▶ [REQUIRED ACTION]: Word for word, output the data, with none of its pictures.

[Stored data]
◆ ◆ ◆ ◆ ◆
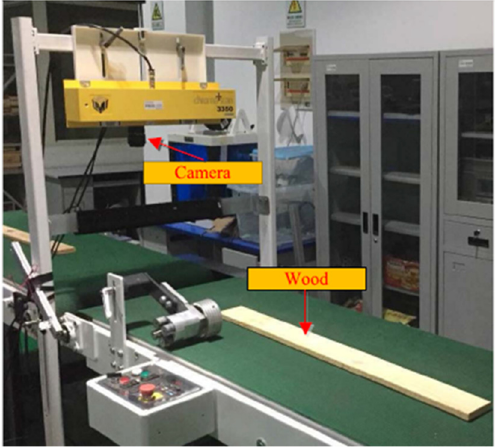
Figure 1. Image acquisition device for solid wood surface defects. Table 1. Software and hardware environment configuration table.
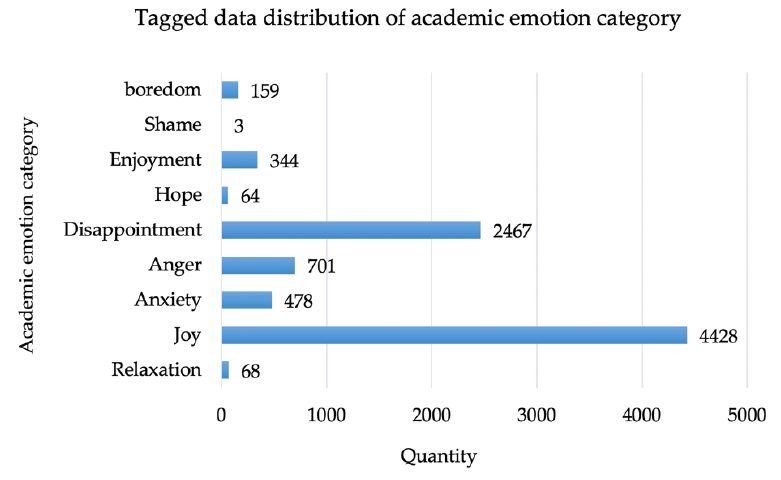
Figure 7. Tagged data distribution picture of academic emotion category.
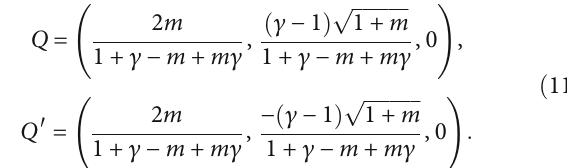
System (10) of ordinary di ff erential equations de fi nes a dynamical system symmetric with respect K axis. Equilib- rium point ð 1, 0, 0 Þ is repeated twice. Note that for γ = 1 , equilibrium points Q and Q ′ degenerate to ð 1, 0, 0 Þ . It is well known in the literature that γ = 1 corresponds to iso- thermal case, and it is no surprise that (24) too give rise to self-similar solutions of system of Euler ’ s equations with spherical and cylindrical symmetry obey condition of being isothermal. Figure 1 illustrates the vector fi eld determined by (11) in the fi rst quadrant of the I − K plane. The point Q represents transitional solution. The region represents invariant region for the vector fi eld (10). The points ð 0, 1 Þ and ð 1, 0 Þ and Q are equilibrium points which are sepa- rated by separitrices. In the following sections, we have carried out phase plane analysis of the vector fi eld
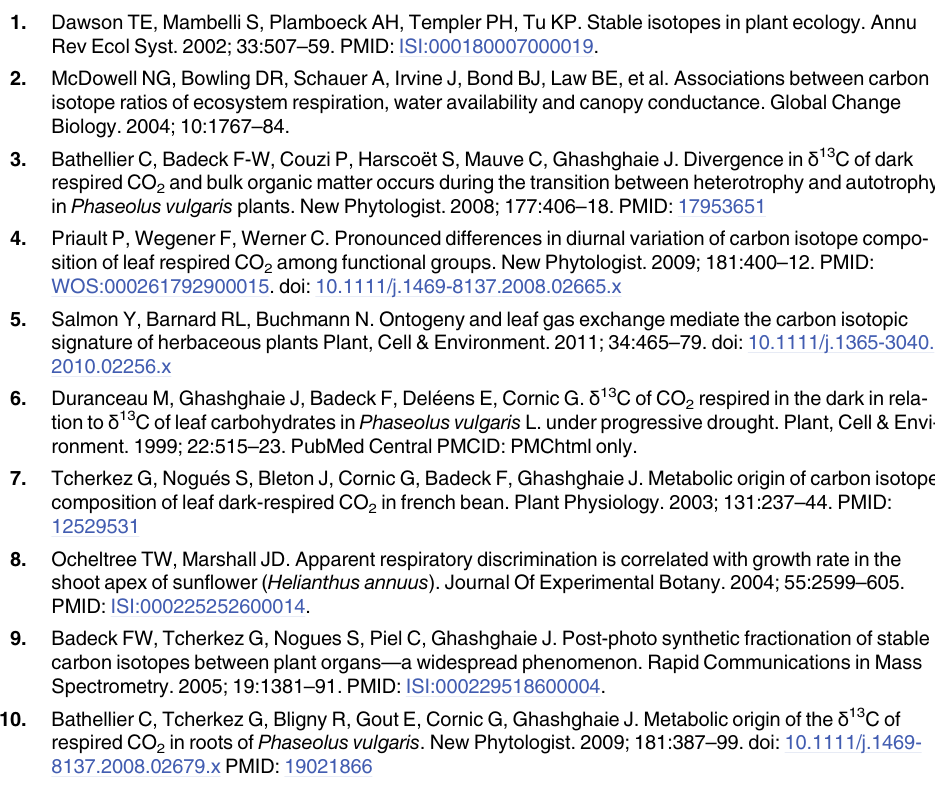
, A, g , Δ , B, LA and R . l s i s ) at three ontogenetic stages in seven spe- R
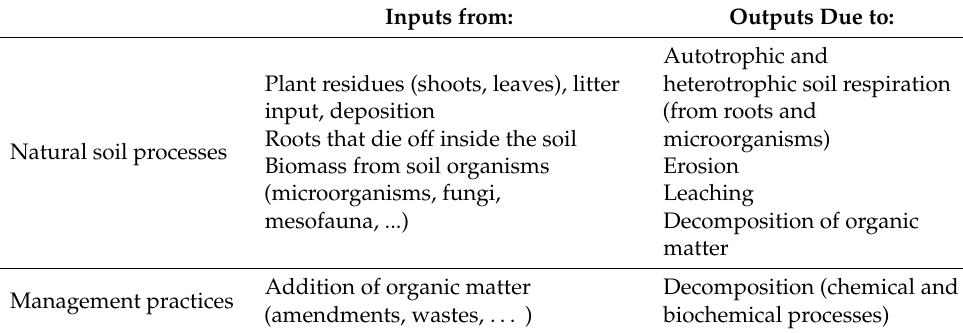
Autotrophic and heterotrophic soil respiration (from roots and microorganisms) Erosion Leaching Decomposition of organic matter Decomposition (chemical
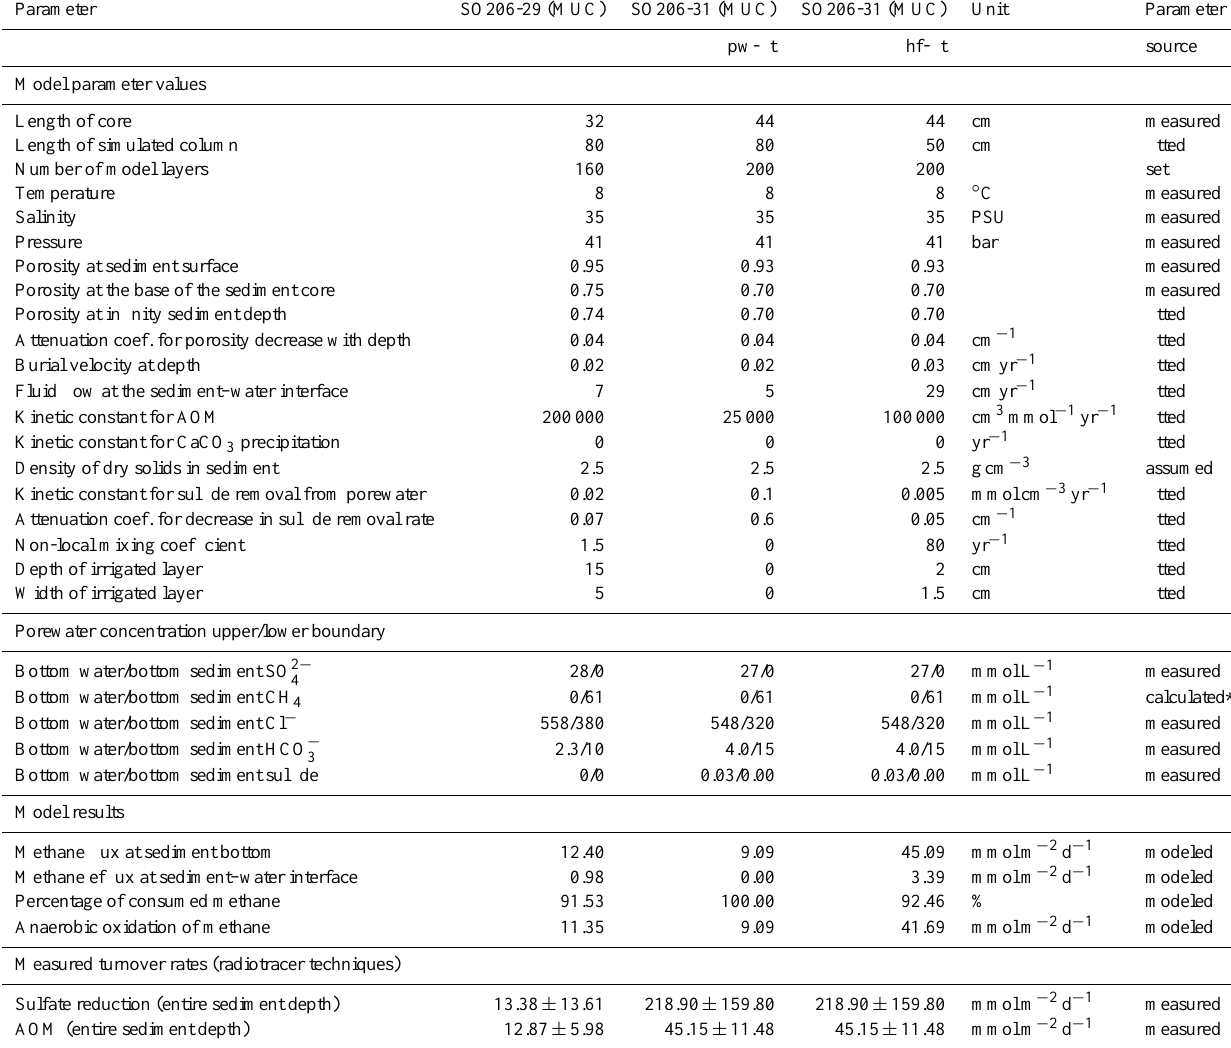
Table 2. Summary of input parameters used for the model simulations and major model results. For the SO206-31 (MUC) cores, two fits are provided, since the replicate core for porewater determinations (pw-fit) exhibited a lower fluid flow and deeper SMTZ than the core used for rate determinations (hf-fit), probably as a result of high fluid flow heterogeneity at the site (see discussion). For more model details, see Krause et al.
◆ ◆ ◆ ◆ ◆
▶ [RESPONSE TO THIS TASK]:
Figure 1. Image acquisition device for solid wood surface defects. Table 1. Software and hardware environment configuration table.
Figure 7. Tagged data distribution picture of academic emotion category.
System (10) of ordinary di ff erential equations de fi nes a dynamical system symmetric with respect K axis. Equilib- rium point ð 1, 0, 0 Þ is repeated twice. Note that for γ = 1 , equilibrium points Q and Q ′ degenerate to ð 1, 0, 0 Þ . It is well known in the literature that γ = 1 corresponds to iso- thermal case, and it is no surprise that (24) too give rise to self-similar solutions of system of Euler ’ s equations with spherical and cylindrical symmetry obey condition of being isothermal. Figure 1 illustrates the vector fi eld determined by (11) in the fi rst quadrant of the I − K plane. The point Q represents transitional solution. The region represents invariant region for the vector fi eld (10). The points ð 0, 1 Þ and ð 1, 0 Þ and Q are equilibrium points which are sepa- rated by separitrices. In the following sections, we have carried out phase plane analysis of the vector fi eld
, A, g , Δ , B, LA and R . l s i s ) at three ontogenetic stages in seven spe- R
Autotrophic and heterotrophic soil respiration (from roots and microorganisms) Erosion Leaching Decomposition of organic matter Decomposition (chemical
Table 2. Summary of input parameters used for the model simulations and major model results. For the SO206-31 (MUC) cores, two fits are provided, since the replicate core for porewater determinations (pw-fit) exhibited a lower fluid flow and deeper SMTZ than the core used for rate determinations (hf-fit), probably as a result of high fluid flow heterogeneity at the site (see discussion). For more model details, see Krause et al.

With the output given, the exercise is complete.